After three years of urging CMS to fulfill its obligation to end continued application of the “Improvement Standard,” the Center and Vermont Legal Aid filed a Motion for Resolution of Non-Compliance with the settlement agreement. The court announced its decision on the Motion on August 18, 2016. The Order required CMS to remedy the inadequate Educational Campaign that was a cornerstone of the original Settlement Agreement. As the judge stated, “Plaintiffs bargained for the accurate provision of information regarding the maintenance coverage standard and their rights under the Settlement Agreement would be meaningless without it.”

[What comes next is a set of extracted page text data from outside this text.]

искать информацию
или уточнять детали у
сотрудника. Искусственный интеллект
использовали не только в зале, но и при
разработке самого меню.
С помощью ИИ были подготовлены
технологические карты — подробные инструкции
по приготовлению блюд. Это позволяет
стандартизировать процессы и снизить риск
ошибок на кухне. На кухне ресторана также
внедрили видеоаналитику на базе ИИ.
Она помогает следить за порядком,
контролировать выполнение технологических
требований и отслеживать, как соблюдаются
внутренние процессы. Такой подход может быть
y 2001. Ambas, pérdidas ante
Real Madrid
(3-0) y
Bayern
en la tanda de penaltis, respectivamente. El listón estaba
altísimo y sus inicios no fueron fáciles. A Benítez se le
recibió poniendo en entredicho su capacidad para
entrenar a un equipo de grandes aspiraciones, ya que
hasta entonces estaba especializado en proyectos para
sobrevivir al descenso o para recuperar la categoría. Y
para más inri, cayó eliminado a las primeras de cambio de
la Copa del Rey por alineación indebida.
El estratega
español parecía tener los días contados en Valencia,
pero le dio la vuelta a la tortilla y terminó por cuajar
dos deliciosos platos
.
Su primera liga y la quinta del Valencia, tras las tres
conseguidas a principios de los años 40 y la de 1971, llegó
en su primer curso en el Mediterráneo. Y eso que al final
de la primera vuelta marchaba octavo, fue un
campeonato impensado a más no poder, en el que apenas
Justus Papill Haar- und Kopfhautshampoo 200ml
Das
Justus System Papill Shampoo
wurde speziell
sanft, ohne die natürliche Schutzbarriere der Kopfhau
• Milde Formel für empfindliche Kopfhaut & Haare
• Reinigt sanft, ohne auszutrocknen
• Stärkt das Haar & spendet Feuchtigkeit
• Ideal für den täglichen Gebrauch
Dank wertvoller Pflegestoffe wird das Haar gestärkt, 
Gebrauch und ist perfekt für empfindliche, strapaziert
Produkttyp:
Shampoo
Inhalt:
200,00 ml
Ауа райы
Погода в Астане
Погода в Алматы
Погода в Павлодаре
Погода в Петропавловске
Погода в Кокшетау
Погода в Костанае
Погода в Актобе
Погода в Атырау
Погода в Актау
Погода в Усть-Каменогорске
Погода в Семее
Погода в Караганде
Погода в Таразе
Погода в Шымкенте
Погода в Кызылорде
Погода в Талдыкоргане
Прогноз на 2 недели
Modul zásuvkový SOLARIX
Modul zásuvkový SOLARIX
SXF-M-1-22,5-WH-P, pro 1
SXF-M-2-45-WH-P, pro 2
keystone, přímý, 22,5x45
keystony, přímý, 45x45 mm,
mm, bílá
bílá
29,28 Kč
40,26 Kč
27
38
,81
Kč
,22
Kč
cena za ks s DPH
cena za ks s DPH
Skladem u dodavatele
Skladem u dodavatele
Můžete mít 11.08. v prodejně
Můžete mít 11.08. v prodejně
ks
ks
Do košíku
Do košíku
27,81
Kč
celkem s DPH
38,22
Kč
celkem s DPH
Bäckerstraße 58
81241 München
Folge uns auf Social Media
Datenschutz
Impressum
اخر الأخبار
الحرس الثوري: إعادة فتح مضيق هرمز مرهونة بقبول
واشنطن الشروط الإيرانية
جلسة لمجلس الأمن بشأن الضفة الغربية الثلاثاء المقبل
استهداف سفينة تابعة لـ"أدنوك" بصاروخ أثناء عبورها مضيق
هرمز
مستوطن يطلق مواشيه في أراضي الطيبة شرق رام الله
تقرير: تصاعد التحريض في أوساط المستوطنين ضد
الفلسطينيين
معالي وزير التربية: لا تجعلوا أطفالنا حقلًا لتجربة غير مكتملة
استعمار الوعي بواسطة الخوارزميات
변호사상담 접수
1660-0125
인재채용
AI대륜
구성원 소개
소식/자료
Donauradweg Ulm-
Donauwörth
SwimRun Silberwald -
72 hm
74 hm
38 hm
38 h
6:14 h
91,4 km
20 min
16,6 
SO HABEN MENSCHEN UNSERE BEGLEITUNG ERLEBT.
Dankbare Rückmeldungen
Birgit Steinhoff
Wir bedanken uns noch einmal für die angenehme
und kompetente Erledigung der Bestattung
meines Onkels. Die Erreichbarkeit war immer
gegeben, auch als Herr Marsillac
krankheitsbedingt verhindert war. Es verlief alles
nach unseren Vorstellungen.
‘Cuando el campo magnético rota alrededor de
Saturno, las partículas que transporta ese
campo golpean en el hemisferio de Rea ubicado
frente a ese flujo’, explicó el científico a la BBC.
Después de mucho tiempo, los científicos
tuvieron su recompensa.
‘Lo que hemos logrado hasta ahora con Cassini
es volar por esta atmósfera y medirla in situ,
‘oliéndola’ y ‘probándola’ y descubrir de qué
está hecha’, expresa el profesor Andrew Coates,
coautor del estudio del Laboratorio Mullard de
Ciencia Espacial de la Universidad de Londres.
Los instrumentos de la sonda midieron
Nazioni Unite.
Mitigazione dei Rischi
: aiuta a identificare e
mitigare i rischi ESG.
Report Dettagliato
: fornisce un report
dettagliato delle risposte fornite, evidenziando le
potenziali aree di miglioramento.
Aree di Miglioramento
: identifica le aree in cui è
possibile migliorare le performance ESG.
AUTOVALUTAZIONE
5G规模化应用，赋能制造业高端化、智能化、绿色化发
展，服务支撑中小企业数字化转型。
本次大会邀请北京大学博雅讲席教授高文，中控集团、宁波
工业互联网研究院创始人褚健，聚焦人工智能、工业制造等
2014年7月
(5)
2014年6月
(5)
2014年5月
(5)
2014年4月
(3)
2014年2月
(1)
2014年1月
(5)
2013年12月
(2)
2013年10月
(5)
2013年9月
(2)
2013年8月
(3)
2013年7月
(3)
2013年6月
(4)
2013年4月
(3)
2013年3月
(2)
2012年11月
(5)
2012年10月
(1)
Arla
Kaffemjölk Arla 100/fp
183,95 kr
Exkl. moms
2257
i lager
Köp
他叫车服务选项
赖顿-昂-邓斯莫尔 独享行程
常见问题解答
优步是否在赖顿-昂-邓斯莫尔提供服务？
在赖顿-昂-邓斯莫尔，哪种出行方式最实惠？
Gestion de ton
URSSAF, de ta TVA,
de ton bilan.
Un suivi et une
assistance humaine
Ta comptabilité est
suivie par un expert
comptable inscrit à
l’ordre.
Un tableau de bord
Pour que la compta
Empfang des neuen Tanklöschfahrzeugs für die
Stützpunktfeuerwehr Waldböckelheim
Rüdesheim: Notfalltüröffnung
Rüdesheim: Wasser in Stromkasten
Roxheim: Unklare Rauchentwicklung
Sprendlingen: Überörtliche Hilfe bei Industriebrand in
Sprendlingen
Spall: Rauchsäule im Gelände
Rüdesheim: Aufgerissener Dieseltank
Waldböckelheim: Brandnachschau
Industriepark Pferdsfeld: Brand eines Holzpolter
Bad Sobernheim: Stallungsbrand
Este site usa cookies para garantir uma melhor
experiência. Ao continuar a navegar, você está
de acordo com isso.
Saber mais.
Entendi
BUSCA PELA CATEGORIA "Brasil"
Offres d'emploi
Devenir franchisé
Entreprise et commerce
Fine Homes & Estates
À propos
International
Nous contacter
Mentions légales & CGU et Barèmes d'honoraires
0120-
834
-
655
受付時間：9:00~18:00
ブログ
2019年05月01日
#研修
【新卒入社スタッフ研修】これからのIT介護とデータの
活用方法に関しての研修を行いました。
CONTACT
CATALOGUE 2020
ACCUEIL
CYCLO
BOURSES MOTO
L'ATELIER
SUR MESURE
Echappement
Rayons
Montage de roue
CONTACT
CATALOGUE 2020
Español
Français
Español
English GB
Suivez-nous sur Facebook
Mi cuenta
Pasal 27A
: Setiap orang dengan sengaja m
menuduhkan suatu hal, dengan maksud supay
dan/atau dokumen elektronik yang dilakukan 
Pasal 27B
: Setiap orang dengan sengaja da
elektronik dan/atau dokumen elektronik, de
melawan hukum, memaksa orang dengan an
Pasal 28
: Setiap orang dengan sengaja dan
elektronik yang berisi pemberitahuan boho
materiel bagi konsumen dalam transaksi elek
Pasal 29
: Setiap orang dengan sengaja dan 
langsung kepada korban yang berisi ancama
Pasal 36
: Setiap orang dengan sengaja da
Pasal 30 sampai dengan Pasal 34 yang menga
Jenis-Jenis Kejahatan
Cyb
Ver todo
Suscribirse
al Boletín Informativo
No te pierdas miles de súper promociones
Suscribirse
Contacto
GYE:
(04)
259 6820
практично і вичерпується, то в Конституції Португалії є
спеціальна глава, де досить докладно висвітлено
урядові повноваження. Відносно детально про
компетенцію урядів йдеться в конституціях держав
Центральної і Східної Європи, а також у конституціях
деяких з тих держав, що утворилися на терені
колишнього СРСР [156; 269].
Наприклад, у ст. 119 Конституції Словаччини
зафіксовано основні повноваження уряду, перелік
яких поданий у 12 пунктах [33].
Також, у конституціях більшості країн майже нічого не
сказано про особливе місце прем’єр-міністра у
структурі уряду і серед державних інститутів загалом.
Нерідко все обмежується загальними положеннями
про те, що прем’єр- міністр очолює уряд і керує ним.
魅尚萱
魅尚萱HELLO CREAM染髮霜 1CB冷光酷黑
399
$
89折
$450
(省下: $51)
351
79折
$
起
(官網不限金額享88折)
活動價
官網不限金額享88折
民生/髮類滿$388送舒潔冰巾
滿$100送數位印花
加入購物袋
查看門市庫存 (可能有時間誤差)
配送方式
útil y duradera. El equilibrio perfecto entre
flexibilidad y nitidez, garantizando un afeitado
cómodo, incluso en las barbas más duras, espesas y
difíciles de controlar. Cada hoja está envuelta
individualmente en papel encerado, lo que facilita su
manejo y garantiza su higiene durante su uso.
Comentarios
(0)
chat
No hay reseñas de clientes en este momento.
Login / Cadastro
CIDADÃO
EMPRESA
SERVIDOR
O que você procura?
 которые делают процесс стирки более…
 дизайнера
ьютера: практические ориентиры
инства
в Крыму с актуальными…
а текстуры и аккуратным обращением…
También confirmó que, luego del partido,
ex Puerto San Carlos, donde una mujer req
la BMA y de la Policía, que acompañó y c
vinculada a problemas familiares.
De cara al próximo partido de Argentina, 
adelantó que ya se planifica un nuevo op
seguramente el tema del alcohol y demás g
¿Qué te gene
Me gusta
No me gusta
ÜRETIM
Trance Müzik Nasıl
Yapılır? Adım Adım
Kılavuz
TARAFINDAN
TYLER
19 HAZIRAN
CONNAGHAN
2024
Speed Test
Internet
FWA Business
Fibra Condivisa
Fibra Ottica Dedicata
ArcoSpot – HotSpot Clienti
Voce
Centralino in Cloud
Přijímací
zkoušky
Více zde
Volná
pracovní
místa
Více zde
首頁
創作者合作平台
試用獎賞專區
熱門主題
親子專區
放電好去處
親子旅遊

On February 2, 2017, the court released a decision ordering CMS to carry out a Corrective Action Plan to remedy noncompliance with the Settlement. Jimmo v. Burwell, 2017 WL 462512 (D. Vt. Feb. 1, 2019) The plan includes a new webpage by CMS dedicated to the Jimmo settlement with frequently asked questions and a statement (which the court largely adopted from plaintiffs’ suggested language) that affirmatively disavows the Improvement Standard; new training for Medicare contractors making coverage decisions; and a new National Call for Medicare contractors and adjudicators to correct erroneous statements that had been made on a previous call. On February 16, 2017, the court approved the final wording of the statement to be used by CMS to affirmatively disavow the use of an Improvement Standard. Importantly, the statement notes that the “Jimmo Settlement may reflect a change in practice for those providers, adjudicators, and contractors who may have erroneously believed that the Medicare program covers nursing and therapy services under these benefits only when a beneficiary is expected to improve.”
In late August 2017 the government published the new Jimmo-webpage on the CMS website to comply with the Corrective Action Plan. The webpage includes court-approved affirmative disavowal of the Improvement Standard in a blue box titled “Important Message About the Jimmo Settlement.” The webpage also contains links to Jimmo-related documents, such as the transmittals of the revised Manual provisions, and a new set of Frequently Asked Questions. The imprimatur of CMS on these materials will help beneficiaries and their advocate who are arguing against inappropriate coverage denials or service terminations.
The court case has now concluded, but class counsel continues to work on ensuring that access to skilled maintenance nursing and therapy for older adults and people with disabilities is not inappropriately denied or terminated because their conditions are “chronic,” “not improving,” “plateaued,” or “stable.”